Chapter 2, Problem 2.1P

Interpretation Introduction

Interpretation:

The altitude of the airplane above the sea level is to be determined as accurately as possible.

Concept Introduction:

The hydrostatic approximation combined with ideal gas law is:

  $\frac{dp}{dz}=-\frac{pg}{RT}$ ............(1)

Here, p is the pressure on the fluid at height z at temperature T . R is the universal gas constant and g is the acceleration due to gravity.

Answer to Problem 2.1P

The altitude of the airplane above the sea level is $9219.8\text{ ft}$ .

Explanation of Solution

Given information:

The biometric pressure at the sea level is measured to be $30.1\text{ in}\text{.Hg}$ with temperature of ${70}^{\circ }\text{F}$ . In the indicator of the airplane in flight, the gage pressure is $10.6\text{ psia}$ and the air temperature is ${46}^{\circ }\text{C}$ .
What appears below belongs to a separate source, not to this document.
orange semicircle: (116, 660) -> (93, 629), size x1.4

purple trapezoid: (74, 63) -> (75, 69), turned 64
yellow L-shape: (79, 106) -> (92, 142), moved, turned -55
First, assume that the change in the temperature of air is linear with the height of the airplane. Sea level is indicated by ‘0’ and airplane level is indicated by ‘1’. If the height of the airplane from the sea level be ‘ h’ , then

  $\begin{array}{c}{T}_0={70}^{°}\text{F}=530\text{ R}\\ T_1={46}^{°}\text{F}=506\text{ R}\\ T=T_0+\frac{T_1-T_0}{z_1-z_0}\left(z\right)\\ T=530+\frac{506-530}{h-0}\left(z\right)\\ T=530-\frac{24}{h}\left(z\right)\end{array}$

Use this relationship in equation (1) and integrate it to get an expression in terms of pressure and height as:

  $\begin{array}{c}\frac{dp}{dz}=-\frac{pg}{RT}\\ \frac{dp}{dz}=-\frac{pg}{R\left(530-\frac{24z}{h}\right)}\\ {\displaystyle \underset{p_0}{\overset{p_1}{\int }}\frac{dp}{p}}=-\frac{g}{R}{\displaystyle \underset{0}{\overset{h}{\int }}\frac{dz}{\left(530-\frac{24z}{h}\right)}}\\ \ln \frac{p_1}{p_0}=-\frac{gh}{24R}\ln \frac{530}{506}\end{array}$

Substitute the given values of the variables as:

  $\begin{array}{c}{p}_0=30.1\text{ in}\text{. Hg}=14.78\text{ psia}\\ p_1=10.6\text{ psia}\\ R=0.3704\frac{\text{psia}\cdot {\text{ft}}^3}{\text{lbm}\cdot \text{R}}\\ g=32.17\frac{\text{ft}}{{\text{s}}^2}\end{array}$

Calculate the value of h as:

  $\begin{array}{c}\ln \frac{p_1}{p_0}=-\frac{gh}{24R}\ln \frac{530}{506}\\ \ln \frac{10.6}{14.78}=-\frac{\left(32.17\right)h}{24\left(0.3704\right)}\ln \frac{530}{506}\\ h=1.99\frac{\cancel{{\text{ft}}^{\text{2}}}\cdot \cancel{{\text{s}}^{\text{2}}}}{\cancel{\text{lbm}}}\frac{\cancel{\text{lbf}}}{\cancel{\text{in}{\text{.}}^2}}\times \frac{144\cancel{\text{in}{\text{.}}^2}}{\cancel{{\text{ft}}^{\text{2}}}}\times \frac{32.174\frac{\text{ft}\cdot \cancel{\text{lbm}}}{\cancel{{\text{s}}^2}}}{\cancel{\text{lbf}}}\\ h=9219.8\text{ ft}\end{array}$